Thermal response of ceramic matrix nanocomposite cylindrical shells using Eshelby-Mori-Tanaka homogenization scheme

We find thermal stresses developed in Ceramic Matrix Composite (CMC) cylindrical shells reinforced with aggregated Carbon Nanotubes (CNTs) with heat flux prescribed on the inner surface and temperature on the outer surface. Null surface tractions are prescribed on these two surfaces and the cylinder edges are clamped. The material properties are homogenized by using a two-parameter Eshelby-Mori-Tanaka (EMT) approach. Material properties of the ceramic are assumed to depend upon the temperature, and the smooth variation of the CNT volume fraction through the shell thickness is assumed to be described either by a sigmoidal function or profile-O or profile-X often used in the literature.
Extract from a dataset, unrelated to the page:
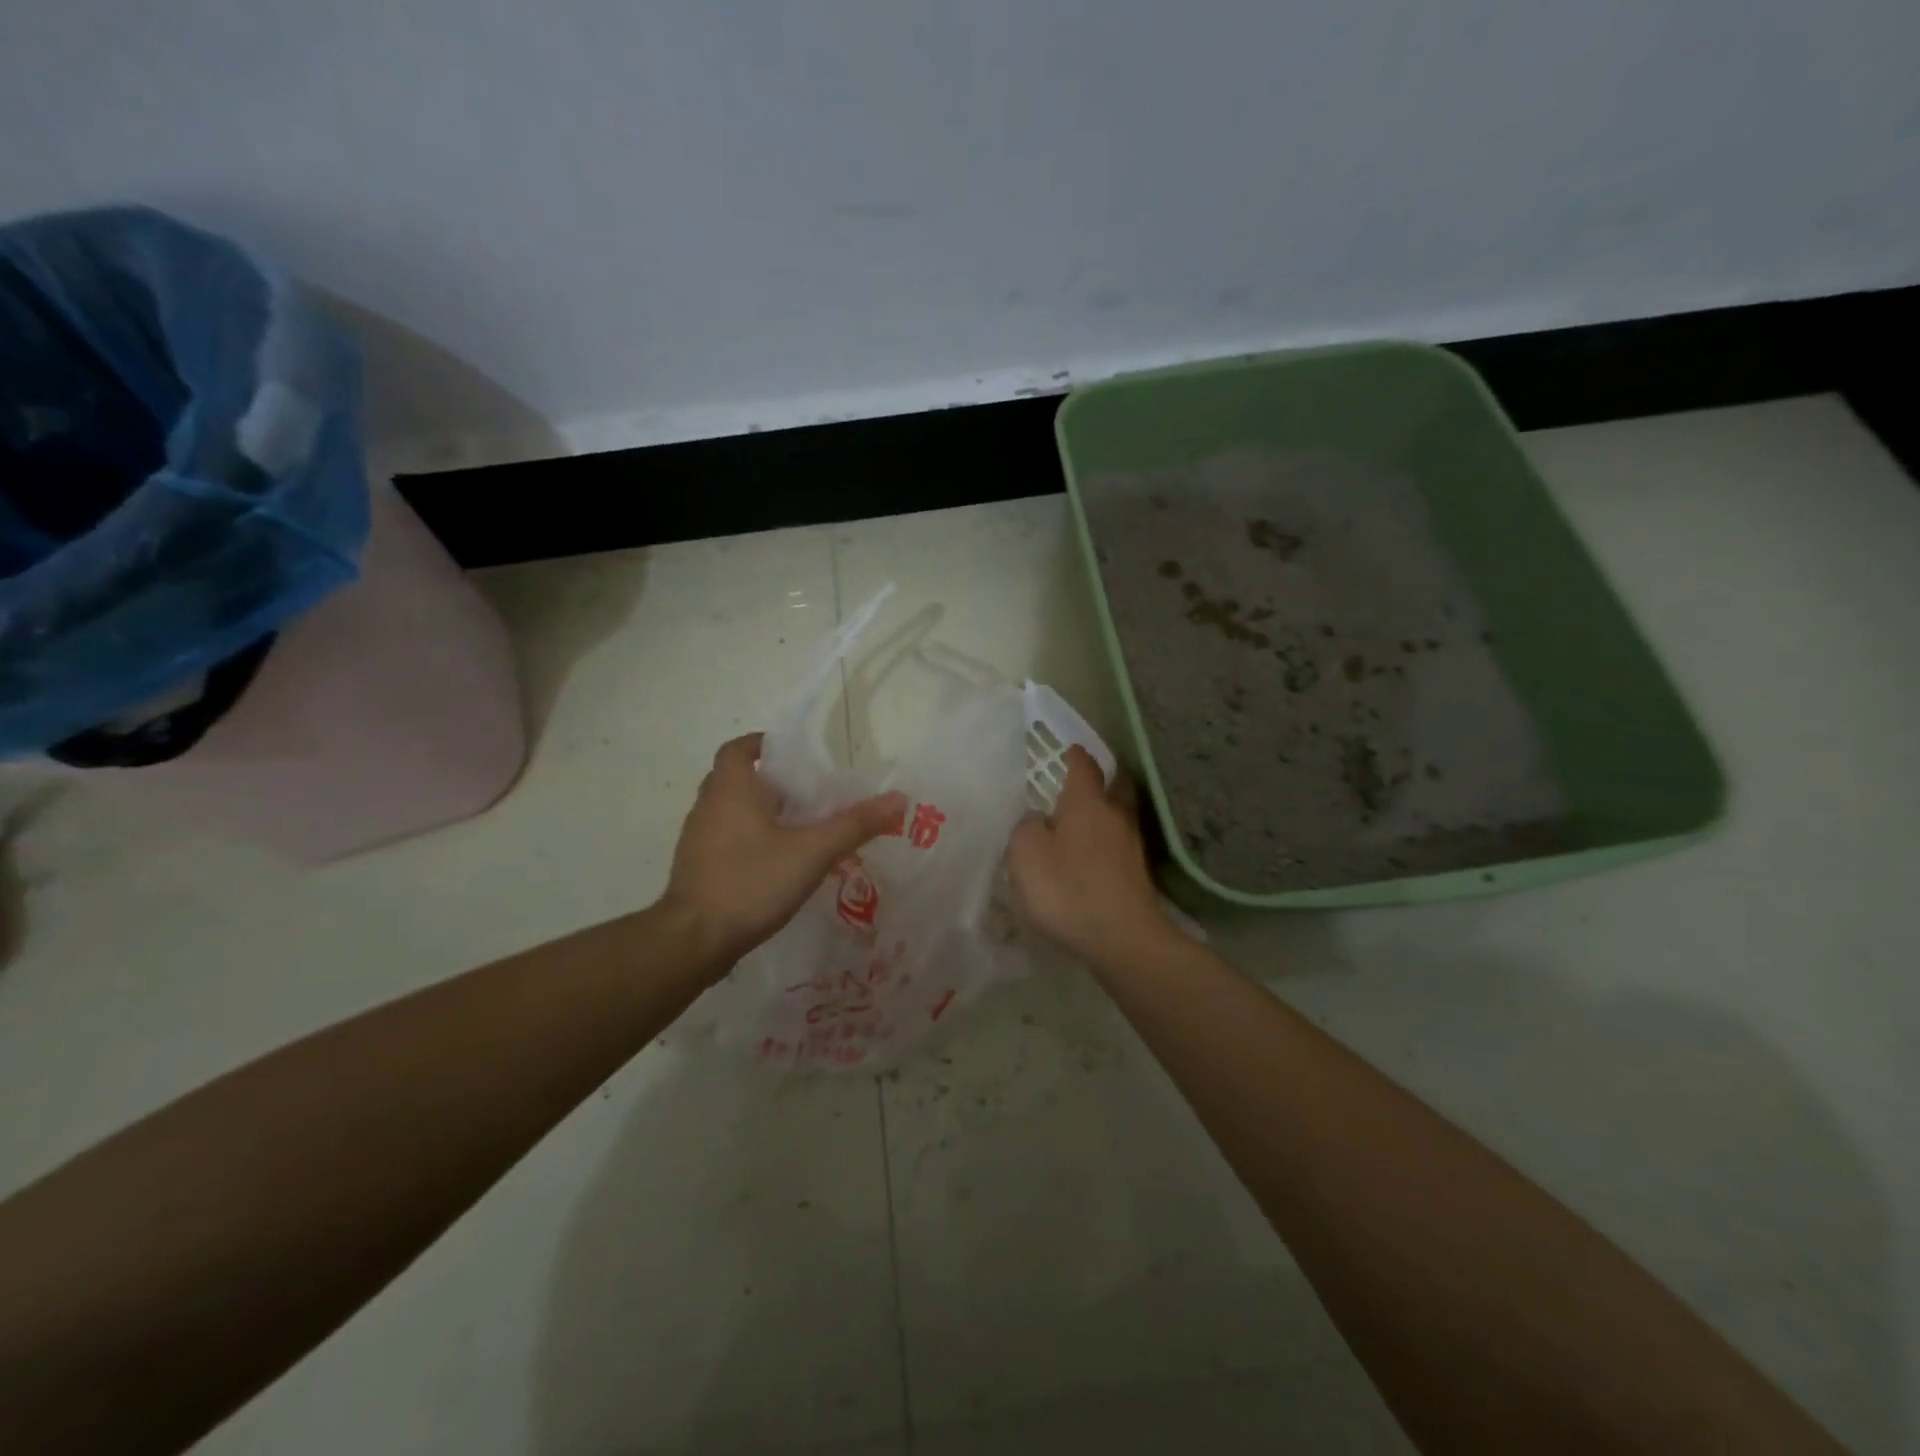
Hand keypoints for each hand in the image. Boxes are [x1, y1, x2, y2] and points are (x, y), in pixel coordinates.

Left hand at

The one-way coupled thermo-mechanical problem is analyzed by first numerically solving the nonlinear heat equation with the Generalized Differential Quadrature Method (GDQM), and then the linear mechanical problem by using Reddy's Third-order Shear Deformation Theory (TSDT) and the GDQM. For the same thermal boundary conditions and the volume fraction of CNTs, the maximum hoop, the in-plane shear and the transverse normal stresses developed in the cylinder are highest for the profile-X of CNTs. The aggregation factor noticeably influences the maximum transverse normal and the maximum hoop stresses developed in the cylinder.